Мне стало неловко, я заёрзала, и снова боль дала о себе знать.

— Ой, — невольно вырвалось у меня. — Я, наверное, разбилась.

— Ничего ты не разбилась. Как говорится, обделалась легким испугом. Все у тебя нормально, я тебя прощупала.

— Зачем? — смутилась я.

— Затем, что я — врач.

— Но я слышала, как что-то хрустнуло.

— Ага, хрустнуло. Весло пополам. Кто теперь на лодочной станции расплачиваться будет?

Я расплакалась.

— Ладно, не реви, — примирительно сказала докторша. — Тоже мне — девушка с веслом!

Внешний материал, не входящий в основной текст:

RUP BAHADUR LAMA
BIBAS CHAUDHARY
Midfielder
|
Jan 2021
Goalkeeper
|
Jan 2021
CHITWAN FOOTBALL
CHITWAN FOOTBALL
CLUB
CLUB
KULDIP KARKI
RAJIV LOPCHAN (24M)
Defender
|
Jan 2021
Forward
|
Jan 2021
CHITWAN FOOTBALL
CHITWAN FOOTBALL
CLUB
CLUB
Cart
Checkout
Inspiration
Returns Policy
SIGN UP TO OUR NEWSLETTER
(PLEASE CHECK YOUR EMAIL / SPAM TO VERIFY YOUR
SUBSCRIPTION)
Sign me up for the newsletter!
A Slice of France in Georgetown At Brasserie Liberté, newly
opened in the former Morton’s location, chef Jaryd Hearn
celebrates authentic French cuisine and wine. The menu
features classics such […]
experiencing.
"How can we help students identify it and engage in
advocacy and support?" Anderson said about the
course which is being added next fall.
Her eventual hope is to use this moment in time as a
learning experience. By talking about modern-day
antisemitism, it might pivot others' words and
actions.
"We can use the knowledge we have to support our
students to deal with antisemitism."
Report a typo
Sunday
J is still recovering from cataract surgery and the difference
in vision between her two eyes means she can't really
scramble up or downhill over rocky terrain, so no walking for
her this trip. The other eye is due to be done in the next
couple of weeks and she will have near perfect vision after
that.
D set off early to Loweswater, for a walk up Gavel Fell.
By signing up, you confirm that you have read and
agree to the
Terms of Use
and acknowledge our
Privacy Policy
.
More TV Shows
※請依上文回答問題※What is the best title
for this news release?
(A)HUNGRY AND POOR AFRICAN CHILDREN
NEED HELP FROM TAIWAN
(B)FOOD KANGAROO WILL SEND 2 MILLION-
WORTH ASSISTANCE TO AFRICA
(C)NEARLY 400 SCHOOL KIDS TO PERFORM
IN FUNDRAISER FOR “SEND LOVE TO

— А Вы какой врач? — поинтересовалась я.

— Проктолог.

— А это что?

— Ну, лечу то место, через которое у нас все делается.

— Так Вы гинеколог?

— Ты что — озабоченная? Говорю же тебе, то место, которым ты думаешь! Слушай, ты что, специально прыгнула? Или экстремалка — по парапету с сумками ходишь?

Я снова расплакалась и вперемешку с соплями и слезами рассказала ей всё.

— Так тебе некуда идти? — тихо спросила она.

— Некуда.

— Ладно, — вздохнула она. — Поплыли к берегу.

— Куда?

— Ко мне домой. Куда же еще?

Так я оказалась в семье Надежды.

А с мужем я потом развелась. Он оказался совсем не тем, за кого себя выдавал. И прикидывался хорошеньким вынужденно, потому что моя мамочка всё устроила так, чтобы он содержал меня, и себя, конечно, на мои деньги.

Надежда Анатольевна, как вы уже поняли, была хирургом-проктологом, специалистом по заболеваниям прямой кишки. Причем, хирургом, как говорится от Бога. Невысокого росточка, щупленькая, с короткой стрижкой каштановых волос, она выглядела совсем не солидно для кандидата медицинских наук. Её маленькие умелые ручки творили буквально чудеса, хотя чаще всего к ней попадали сложные, запущенные случаи. Вы же знаете, как мы относимся к подобным болячкам. Стыдно, да и оскорбительно не то, что показать, а и повернуться даже к доктору таким местом. К ней записывались на прием, ее знали в лицо. А у нее была чисто профессиональная память. Иной больной, явившийся на послеоперационный осмотр, удивленно спрашивал:

— Вы меня не помните, Надежда Анатольевна?

Она коротко бросала:

— Раздевайтесь.

И лишь взглянув на знакомое место, радостно восклицала:

— А! Так это Вы, Иван Степанович! Ну, как Ваши дела?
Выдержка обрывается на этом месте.